Колокол на церкви пробил час ночи.

Марья Кондратьевна положила брошенные цветы на старую колючую могилу никому не ведомого мужика и тихонько, по-старушечьи, побрела в Заливаново; в улице ее встретила Валерия.

- А я искала вас, Марья Кондратьевна!

- Зачем?

- Тяжело мне одной. Вы знаете, как я раскалываюсь на две половинки?

Заглянула в лицо ей Марья Кондратьевна, ласково спросила:

- Как?

- Смешная я! - вздрогнула Валерия уголками губ. - Мне всегда революция казалась каким-то праздником, необычной радостью: все поют революционные песни, говорят речи, спорят друг с другом, и сама я сколько раз собиралась чего-нибудь сказать мужикам, только смелости не хватало, потому что всегда у меня выходило как-то глупо, по-ребячьи просто.
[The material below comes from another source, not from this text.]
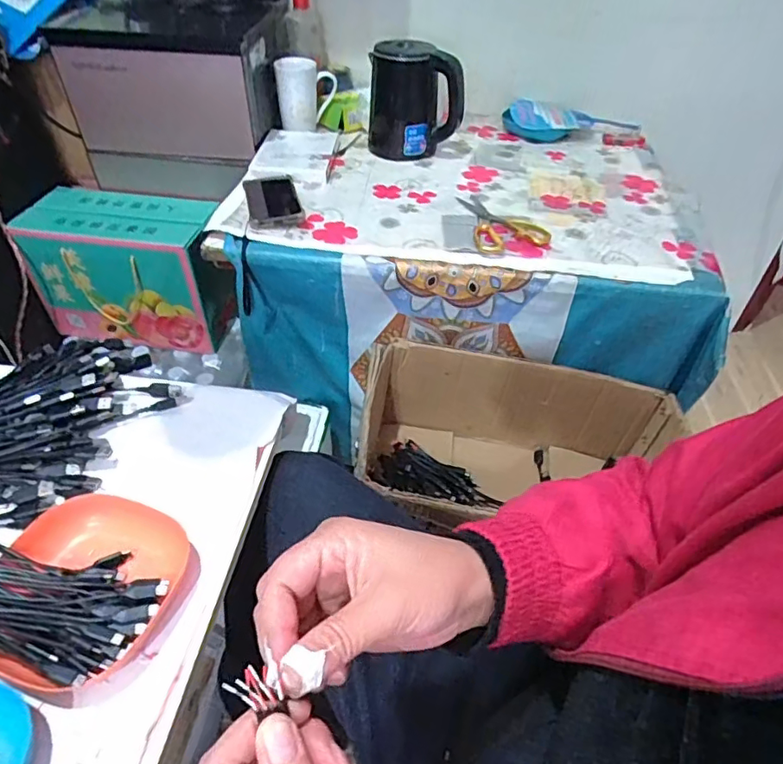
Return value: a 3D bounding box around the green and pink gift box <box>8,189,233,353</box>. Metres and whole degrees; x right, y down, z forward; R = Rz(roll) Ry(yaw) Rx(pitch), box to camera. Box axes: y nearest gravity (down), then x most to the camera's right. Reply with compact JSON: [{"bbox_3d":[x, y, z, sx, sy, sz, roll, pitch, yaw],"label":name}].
[{"bbox_3d":[-0.485,-0.214,1.043,0.321,0.233,0.162,6,45,3],"label":"green and pink gift box"}]

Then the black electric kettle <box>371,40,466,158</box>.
[{"bbox_3d":[0.045,-0.512,0.984,0.170,0.171,0.133,3,45,0],"label":"black electric kettle"}]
А теперь и сама не знаю, что нужно говорить. Если скажу - одним понравится, другим не понравится. Одни меня станут хвалить, другие - ругать. Все зашли в какой-то круг и никак не могут выйти из него. Я всегда осуждала большевиков и всегда маленько любила их. Почему так? Сама не знаю. Еще недавно спорила с Сережей и Федякина с Петунниковым бранила, а сегодня боюсь. Ведь я совершенно не знаю, кто у них прав. Может быть, они тоже по-своему правы. И когда говорят они, мне все время кажется, что они хотят что-то хорошее сделать, меня тянет к ним, на их сторону, а останусь одна, думаю-думаю и опять не верю...

- Жестокости много у них! - вздохнула Марья Кондратьевна.

- Какой?

- Разве вы не видите какой?

- А чехи?

- Тоже и чехи.

- Кого же винить?

- Я никого не виню. Я только понять хочу, чтобы не мучить себя напрасно, но и понять не могу, и мне от этого страшно и пусто. Вырезали из меня веру мою, и осталась я точно слепая. Я ведь тоже бы пошла за большевиками, но я не знаю, чего они хотят и что могут дать. Захватить чужие амбары, разделить на время чужое богатство между неимущими - этого очень мало, чтобы начинать войну между собой. Вы знаете, какой ужас ожидает нас всех?